Holy crap, that’s bad. One of the themes of “Unknown” is amnesia—both personal and national. “We Germans are experts at forgetting,” Jürgen says upon meeting Martin. “We forgot we were Nazis. Now we have forgotten 40 years of Communism—all gone.” It’s not a positive, this forgetting. But suddenly it is. So that we may have our action-hero ending.
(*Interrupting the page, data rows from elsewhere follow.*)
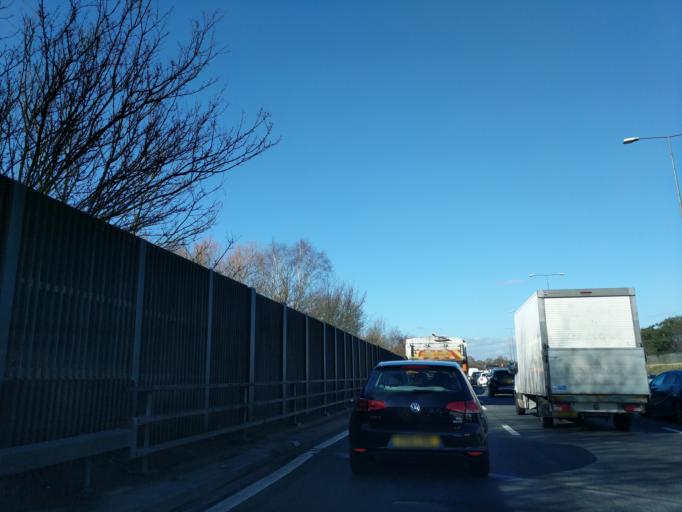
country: GB
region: England
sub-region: Surrey
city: Byfleet
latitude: 51.3289
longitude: -0.4781
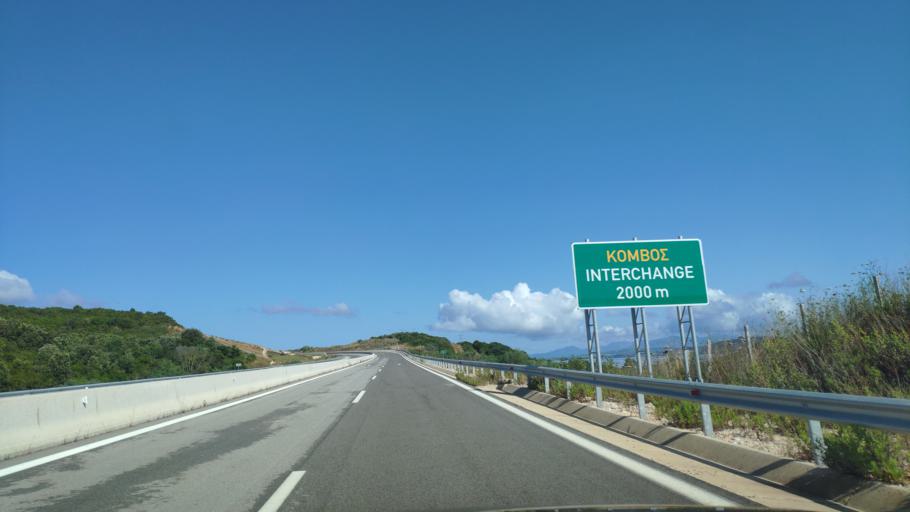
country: GR
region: West Greece
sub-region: Nomos Aitolias kai Akarnanias
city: Vonitsa
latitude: 38.9128
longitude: 20.8284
Which we get. The assassin becomes the anti-assassin and foils the plot—which turns out to be more complicated—and beats up the other Martin. Liz, meanwhile, gets blown up through her own incompetence. And in the end, Martin, our Martin, and Gina, his new beautiful blonde, with new names and new fake passports, have a light, whimsical exchange as they prepare to travel:

Gina: [opening her new passport] Claudia Marie Taylor. I like it.
Harris: It suits you.
Gina: Who are you?
Harris: Henry. Henry Taylor.
Gina: Nice to meet you, Mr. Taylor.
Harris: Nice to meet you...

Where are they going? Unknown. What is our protagonist’s real name and real past and real personality? Unknown. What is our capacity for absorbing bullshit like this? Unknown.

What matters is what you do now, Hollywood.